そんなことより羽衣狐様の話しようぜ

 『氷菓』『さんかれあ』『アクセルワールド』『黄昏乙女×アムネジア』……今期のアニメは黒髪ロングが強くてすばらしいですね!

 中でも放送前から注目していたのが『黄昏乙女×アムネジア』。中等一年の新谷貞一が“旧校舎の幽霊”夕子さんと出会い、二人で「怪異調査部」を立ち上げて学園で語り継がれる数々の怪異を解き明かしていくという話ですが、この夕子さんが幽霊とは信じられないほど艶めかしい美人で黒髪ロングなのがすばらしいのです。普段のベタベタな甘さもさることながら、ふと妖しげな空気が立ち上ってきたときにはゾクゾクと惹かれるものがあります。


 ところで週刊少年ジャンプ23号『ぬらりひょんの孫』連載二百回記念(かどうかは知らない)で羽衣狐様が復活しましたが羽衣狐様が復活しました。羽衣狐様が復活しました。羽衣狐様が復活しました。

 羽衣狐様が復活しました!!!



 前回の登場は第百三十三幕(単行本16巻)で16巻の発売日は2011年5月7日とありますから、実に1年振りの登場となります。連載ペースで捉えれば約1年半。この間アニメも挟んでいるのに、ひどく待ちわびていたのは私だけではないでしょう。

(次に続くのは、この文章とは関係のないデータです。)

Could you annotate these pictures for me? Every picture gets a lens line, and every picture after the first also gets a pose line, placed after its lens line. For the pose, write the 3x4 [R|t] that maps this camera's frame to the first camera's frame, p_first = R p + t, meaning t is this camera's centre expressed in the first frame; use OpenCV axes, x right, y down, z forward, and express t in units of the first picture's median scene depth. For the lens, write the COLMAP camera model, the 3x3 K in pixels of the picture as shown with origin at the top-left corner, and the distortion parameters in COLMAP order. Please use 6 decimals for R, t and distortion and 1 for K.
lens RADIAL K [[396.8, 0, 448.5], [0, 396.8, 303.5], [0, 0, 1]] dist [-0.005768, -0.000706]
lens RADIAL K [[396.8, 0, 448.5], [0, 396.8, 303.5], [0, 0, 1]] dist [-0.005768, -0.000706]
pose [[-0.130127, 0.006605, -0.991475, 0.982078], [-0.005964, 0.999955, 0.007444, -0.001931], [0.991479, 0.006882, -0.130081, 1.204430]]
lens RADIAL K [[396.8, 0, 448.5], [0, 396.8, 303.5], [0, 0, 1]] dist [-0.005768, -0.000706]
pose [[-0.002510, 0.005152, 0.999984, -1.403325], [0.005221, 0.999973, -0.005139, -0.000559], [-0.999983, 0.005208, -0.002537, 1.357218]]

 前段に入れるの忘れていた繋ぎと(まさか存在しないとは思いますが)羽衣狐様を知らない人のために説明すると、夕子さんのように恐怖を感じさせる妖しさ・触れることを躊躇うオーラの黒ロン超美人。2000年代漫画におけるその極北が羽衣狐様です。超絶美人を崇めたい方々に大人気。


 さて、わずか三ページの登場で情報量は少ないですが、どうやら復活した羽衣狐様は山吹乙女さんと一体化したことがうかがえます。

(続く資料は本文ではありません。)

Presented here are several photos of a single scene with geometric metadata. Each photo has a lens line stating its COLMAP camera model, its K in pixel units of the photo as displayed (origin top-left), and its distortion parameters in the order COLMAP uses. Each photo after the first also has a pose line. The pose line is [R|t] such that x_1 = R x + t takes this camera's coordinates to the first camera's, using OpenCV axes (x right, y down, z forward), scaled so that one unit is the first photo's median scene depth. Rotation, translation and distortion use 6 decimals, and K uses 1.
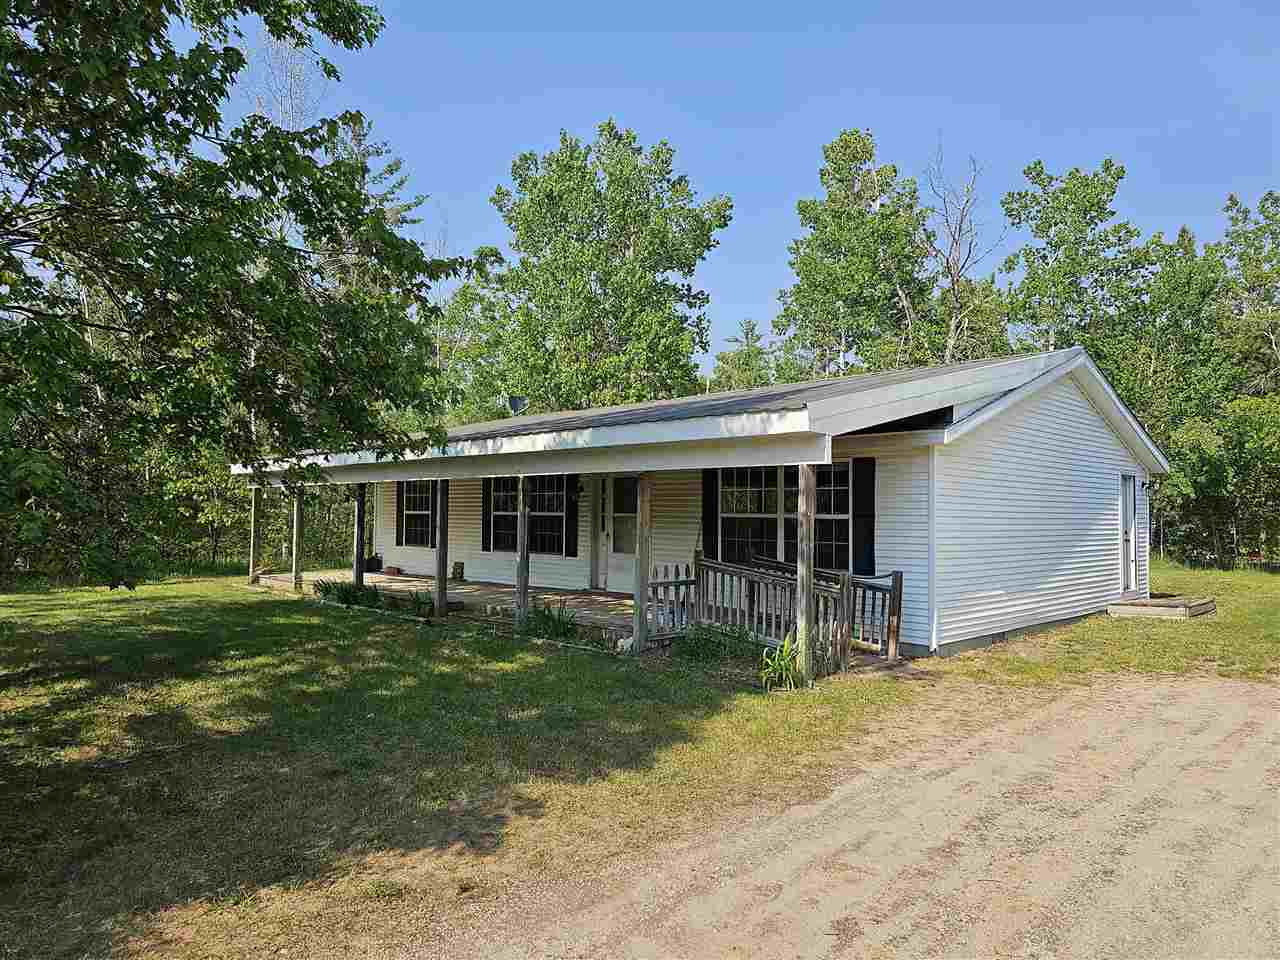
lens RADIAL K [[850.1, 0, 637.4], [0, 850.1, 487.8], [0, 0, 1]] dist [0.067073, -0.057770]
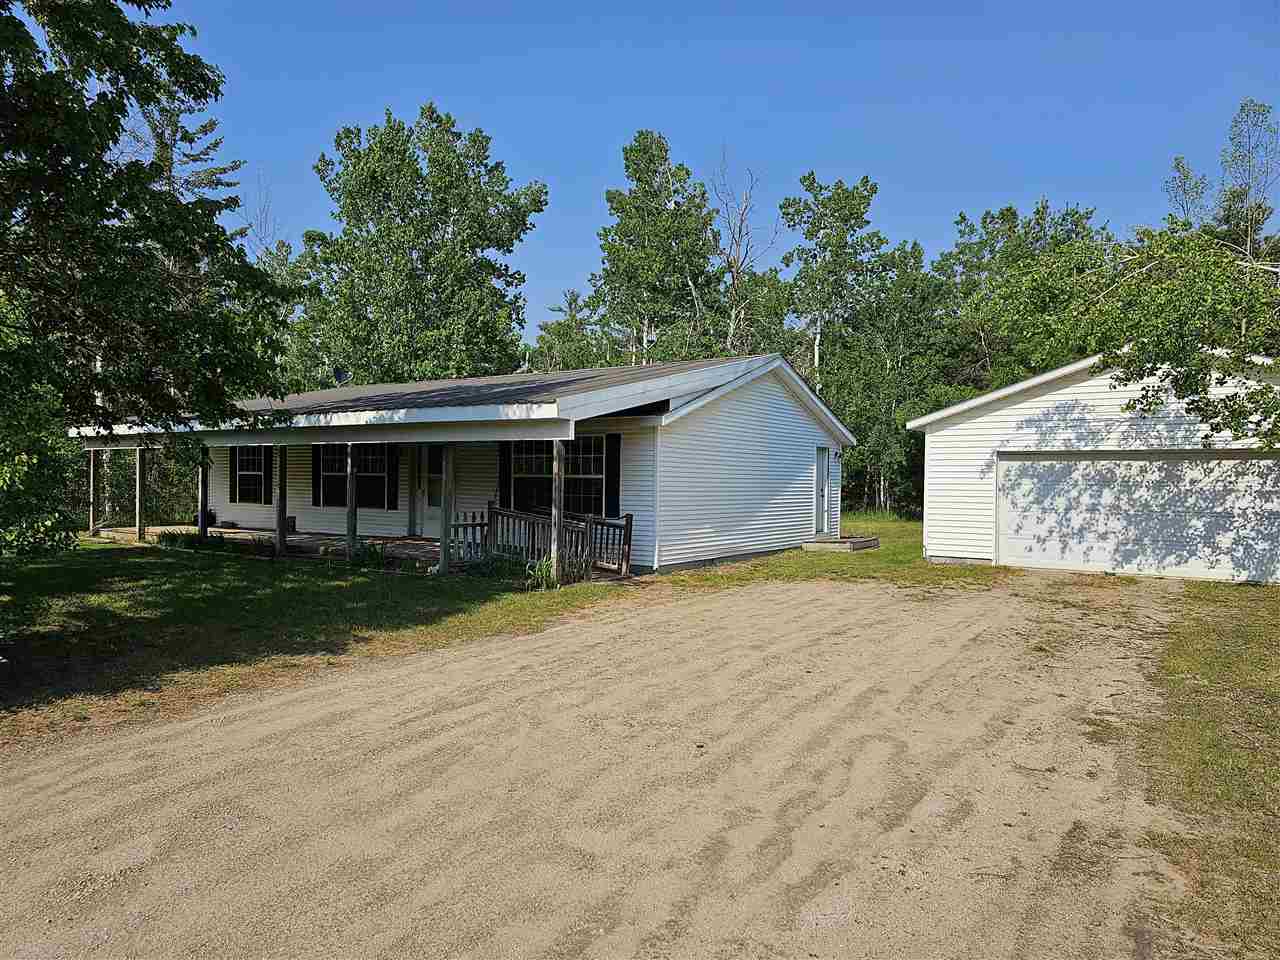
lens RADIAL K [[867.9, 0, 637.7], [0, 867.9, 487.0], [0, 0, 1]] dist [0.079733, -0.101701]
pose [[0.981579, 0.000158, 0.191059, 0.026096], [-0.007941, 0.999169, 0.039970, -0.003668], [-0.190894, -0.040751, 0.980764, -0.271277]]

 一つには水面に映る姿から、また一つには晴明とリクオの二人を「愛してやまぬ」との発言から。さらに"妾"の字は影付きのフォントで、「二重」を感じさせます。

 こういった情報はセリフで語らせると漫画として無粋という以前に、羽衣狐様の御姿の邪魔になるので、見事な判断・演出と言えましょう。


 そんな再生・羽衣狐様ですが、復活に伴い尻尾が十に増えている……のはもちろん。御髪の動きがとても美しい。



before(比較用)


 黒一色のベタ塗りが特徴の羽衣狐様(初期)は一枚絵の完成度は抜群。しかし動きにはやや欠けていた面もあります。

 それが着替え・連戦を経て動きとも合う形に至ったことは記憶に新しいですが、今回ほど髪の柔らかな動きに注力した御姿は初めて拝見しました。これは山吹乙女さんの髪質を取り込んだためなのか?そもそも復活は晴明の差し金なのか?その意図は?……と、せっかく黒ロン化したゆらちゃんがあっさり食われる盛り上がりです(言い訳:あのときも相当盛り上がりました)。

 黒ロンアニメ大人気の昨今です。が、放送地域その他要因のため話題に置いて行かれた方々は「そんなことより羽衣狐様の話しようぜ」を大切に(テレビない新居より)。